▶ **Aim of the exercise**: Should a line below contain the word "font", report it.

*** Block opens ***

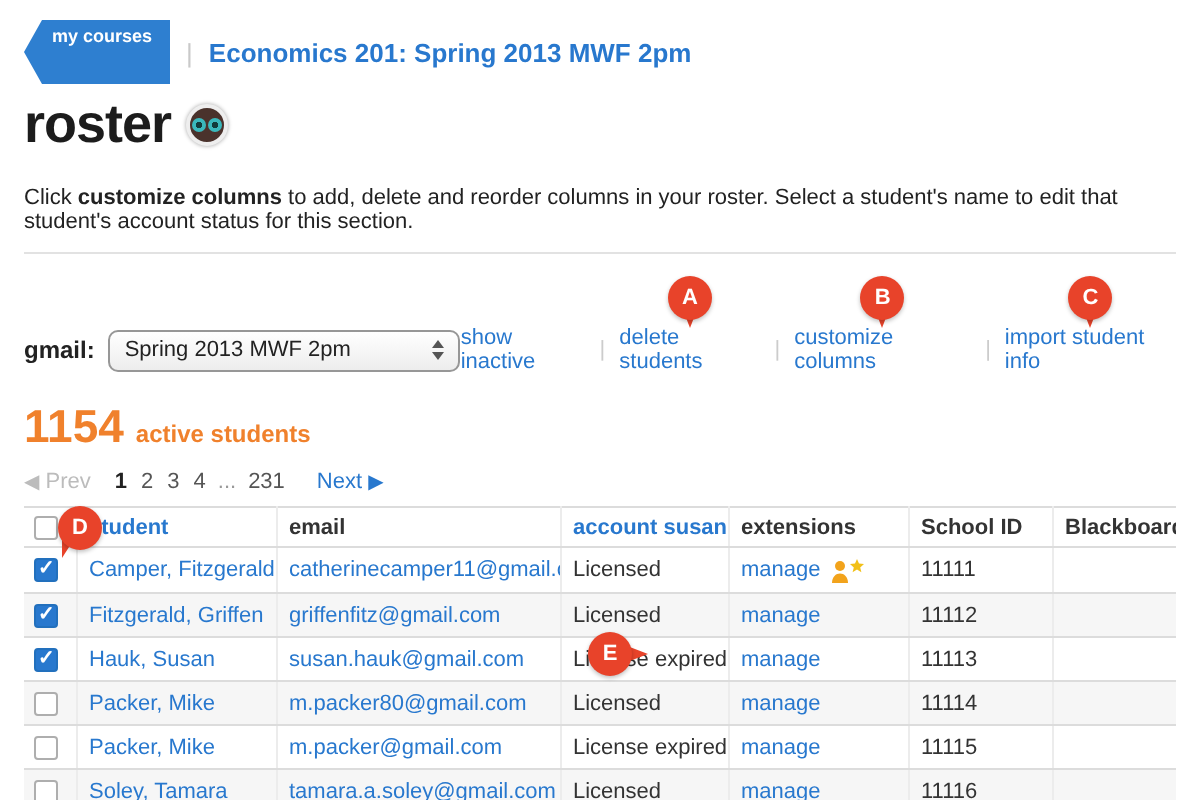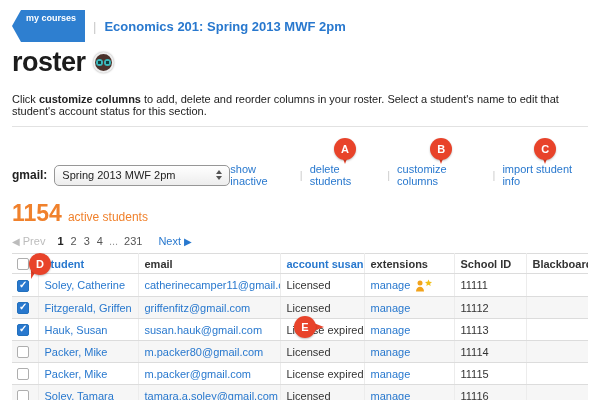--- a/index.html
+++ b/index.html
@@ -59,7 +59,7 @@
   
   .summary { margin-top:13px; display:flex; align-items:baseline; gap:6px; }
   .count { font-size:23px; font-weight:bold; color:#f0812c; }
-  .count-label { font-size:12px; font-weight:normal; color:#f0812c; }
+  .count-label { font-size:12px; font-weight:bold; color:#f0812c; }
 
   
   .pagination { display:flex; align-items:center; font-size:11px; margin-top:8px; gap:5px; }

*** Block closes ***

▶ **Exercise output**:
   .count { font-size:23px; font-weight:bold; color:#f0812c; }
-  .count-label { font-size:12px; font-weight:normal; color:#f0812c; }
+  .count-label { font-size:12px; font-weight:bold; color:#f0812c; }
   .pagination { display:flex; align-items:center; font-size:11px; margin-top:8px; gap:5px; }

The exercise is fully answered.